The company, which was founded by the famous Chinese gymnast Li Ning and is listed on the Hong Kong stock exchange, said on its website on Friday that it will streamline the organizational structure of various departments, including those for human resources, information technology and strategic development. That will help it increase its operational efficiency, lower its human resources costs and channel resources into its core business.

The company plans to reduce its human resources costs as a percentage of its sales by 0.5 percent this year, said Demi Luo, who is in charge of Li Ning's public relations. The company's human resources costs as a percentage of its sales were 8.7 percent in the first half of 2011, he said.

The organizational restructuring is part of the company's ongoing strategic reforms and follows an announcement the company made in October.

China Business News reported on Monday that 4,215 employees worked for Li Ning in 2010, and the total cost of salaries and benefits exceeded 710 million yuan ($110 million). Each employee on average could earn 168,500 yuan a year, which is two-thirds more than was earned by their peers at Anta Sports Products Ltd, another Chinese sportswear company.

"The adjustment will be beneficial to the group's long-term development," Zhang Zhiyong, CEO of Li Ning, said.

As competition in the Chinese sporting-goods industry intensifies, and the industry's costs continue to rise, the company will be faced with difficulties, Li Ning, who is also chairman of the brand, said last August.
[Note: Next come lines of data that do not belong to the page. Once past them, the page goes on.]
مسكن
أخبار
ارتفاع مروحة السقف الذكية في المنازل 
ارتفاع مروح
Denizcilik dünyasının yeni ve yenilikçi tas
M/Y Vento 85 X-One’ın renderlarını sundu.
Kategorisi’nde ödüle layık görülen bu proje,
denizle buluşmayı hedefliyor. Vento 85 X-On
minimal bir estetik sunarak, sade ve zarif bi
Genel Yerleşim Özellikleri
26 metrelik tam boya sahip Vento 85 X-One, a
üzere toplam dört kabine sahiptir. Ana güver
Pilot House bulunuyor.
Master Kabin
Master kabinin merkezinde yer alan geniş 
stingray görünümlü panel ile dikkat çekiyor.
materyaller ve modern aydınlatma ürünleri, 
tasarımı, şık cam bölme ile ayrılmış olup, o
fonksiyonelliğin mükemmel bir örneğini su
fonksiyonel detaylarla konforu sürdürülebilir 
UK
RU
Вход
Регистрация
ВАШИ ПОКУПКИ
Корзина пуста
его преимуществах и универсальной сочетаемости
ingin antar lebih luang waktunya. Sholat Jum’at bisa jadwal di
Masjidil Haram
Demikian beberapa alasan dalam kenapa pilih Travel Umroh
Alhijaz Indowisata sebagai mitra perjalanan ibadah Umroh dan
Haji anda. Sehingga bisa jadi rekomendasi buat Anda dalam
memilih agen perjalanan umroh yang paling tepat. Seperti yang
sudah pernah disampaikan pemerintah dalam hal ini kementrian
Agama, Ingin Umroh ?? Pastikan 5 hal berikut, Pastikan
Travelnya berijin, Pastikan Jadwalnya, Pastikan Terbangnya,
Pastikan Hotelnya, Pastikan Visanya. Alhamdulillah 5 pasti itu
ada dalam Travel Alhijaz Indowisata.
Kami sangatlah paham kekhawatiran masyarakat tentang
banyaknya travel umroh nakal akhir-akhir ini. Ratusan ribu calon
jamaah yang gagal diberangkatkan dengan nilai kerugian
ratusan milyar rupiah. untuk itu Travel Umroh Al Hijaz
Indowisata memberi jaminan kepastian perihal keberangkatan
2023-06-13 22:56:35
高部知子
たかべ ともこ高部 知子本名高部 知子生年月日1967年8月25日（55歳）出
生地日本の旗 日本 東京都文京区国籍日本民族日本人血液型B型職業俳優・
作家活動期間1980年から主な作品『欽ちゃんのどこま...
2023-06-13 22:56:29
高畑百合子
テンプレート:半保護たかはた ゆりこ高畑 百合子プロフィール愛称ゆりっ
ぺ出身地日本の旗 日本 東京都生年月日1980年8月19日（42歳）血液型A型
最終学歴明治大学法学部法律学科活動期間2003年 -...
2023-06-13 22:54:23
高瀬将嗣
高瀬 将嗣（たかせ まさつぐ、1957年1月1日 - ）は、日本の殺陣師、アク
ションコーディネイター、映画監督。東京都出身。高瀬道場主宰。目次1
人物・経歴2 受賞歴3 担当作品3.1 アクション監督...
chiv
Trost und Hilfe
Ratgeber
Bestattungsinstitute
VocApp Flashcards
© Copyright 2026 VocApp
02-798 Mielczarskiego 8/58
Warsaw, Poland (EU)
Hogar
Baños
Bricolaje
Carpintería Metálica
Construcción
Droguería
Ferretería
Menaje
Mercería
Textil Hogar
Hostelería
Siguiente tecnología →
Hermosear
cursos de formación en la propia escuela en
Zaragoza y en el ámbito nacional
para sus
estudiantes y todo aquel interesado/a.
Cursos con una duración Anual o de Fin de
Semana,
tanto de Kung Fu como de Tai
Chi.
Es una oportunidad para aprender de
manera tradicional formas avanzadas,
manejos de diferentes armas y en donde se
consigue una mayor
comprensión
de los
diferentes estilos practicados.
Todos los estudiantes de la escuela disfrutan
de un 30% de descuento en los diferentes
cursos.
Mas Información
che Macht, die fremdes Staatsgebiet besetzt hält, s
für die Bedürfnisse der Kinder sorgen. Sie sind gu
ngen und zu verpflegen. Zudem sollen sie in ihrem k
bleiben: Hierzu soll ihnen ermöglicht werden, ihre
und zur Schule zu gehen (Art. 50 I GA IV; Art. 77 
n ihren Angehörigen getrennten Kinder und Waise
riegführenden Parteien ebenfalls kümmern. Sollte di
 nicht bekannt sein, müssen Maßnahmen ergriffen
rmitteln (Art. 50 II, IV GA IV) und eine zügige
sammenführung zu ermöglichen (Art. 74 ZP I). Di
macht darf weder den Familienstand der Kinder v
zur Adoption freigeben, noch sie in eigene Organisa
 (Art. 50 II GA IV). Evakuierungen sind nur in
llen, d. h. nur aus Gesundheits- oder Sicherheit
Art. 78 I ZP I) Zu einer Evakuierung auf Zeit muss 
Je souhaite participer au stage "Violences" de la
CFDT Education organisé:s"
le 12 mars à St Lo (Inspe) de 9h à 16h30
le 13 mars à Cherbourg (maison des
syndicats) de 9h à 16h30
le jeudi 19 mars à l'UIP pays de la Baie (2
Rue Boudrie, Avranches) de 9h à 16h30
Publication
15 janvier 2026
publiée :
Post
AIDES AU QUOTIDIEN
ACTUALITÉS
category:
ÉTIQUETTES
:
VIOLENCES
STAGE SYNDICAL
That month, it reported that its net profit for the first half of the year had fallen by 49.5 percent to 293.7 million yuan, according to the company's interim report.

According to the company's "Estimated Results for 2011 and Outlook for 2012" issued in January, the group's revenue had declined by about 6 to 7 percent below what it was in 2010 because of flat growth in orders and the repurchase of a portion of inventory from distributors.

"Because the cost of resources, rent and labor all rose last year, the clothing industry was greatly affected," said Zhu Qinghua, an analyst with the CIC Industry Research Center. "Worse still, most sports brand made a wrong evaluation of the market, which caused high growth in reserves."